Kaum ein halbes Jahr ist vergangen, seitdem BurnYourEars das letzte Interview mit den Indie-Newcomern PORTUGAL. THE MAN führte. Eigentlich müsste ein weiteres Gespräch also verfrüht erscheinen. Aber in dem Halbjahr hat sich eine Menge getan: neuer Sound, neues Album, geplante EPs, vollendete und angedachte Projekte und eine weitere Tour. Außerdem waren mal wieder zahlreiche Tiere Gesprächsstoff, wenn auch in anderem Zusammenhang als damals. Und was haben eigentlich die Herren Ziggy Stardust und Sgt. Pepper gemeinsam? Und was haben die beiden mit dem Herren Portugal zu tun?

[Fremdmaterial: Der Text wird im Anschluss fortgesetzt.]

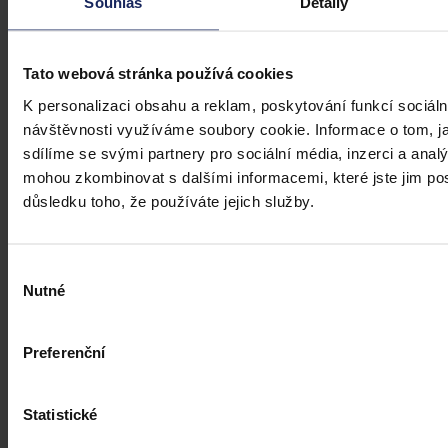
Souhlas
Detaily
Tato webová stránka používá cookies
K personalizaci obsahu a reklam, poskytování funkcí sociáln
návštěvnosti využíváme soubory cookie. Informace o tom, j
sdílíme se svými partnery pro sociální média, inzerci a analý
mohou zkombinovat s dalšími informacemi, které jste jim posk
důsledku toho, že používáte jejich služby.
Výběr
Nutné
souhlasu
Preferenční
Statistické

Da John Gourley, Sänger, Gitarrist und mein eigentlich anvisierter Gesprächspartner, zunächst auf Futtersuche weilte, stellte sich für den ersten Teil der Plauderei der gut gelaunte Bassist Zack Carothers zur Verfügung.

Hallo Zack!

Hi!

Ich habe einige Fragen an Portugal. The Man, aber als ich sie mir überlegte, ging ich davon aus, erneut John zu interviewen, wie schon letztes Jahr. Ich werde also ein wenig improvisieren müssen.

Kein Problem! Cool!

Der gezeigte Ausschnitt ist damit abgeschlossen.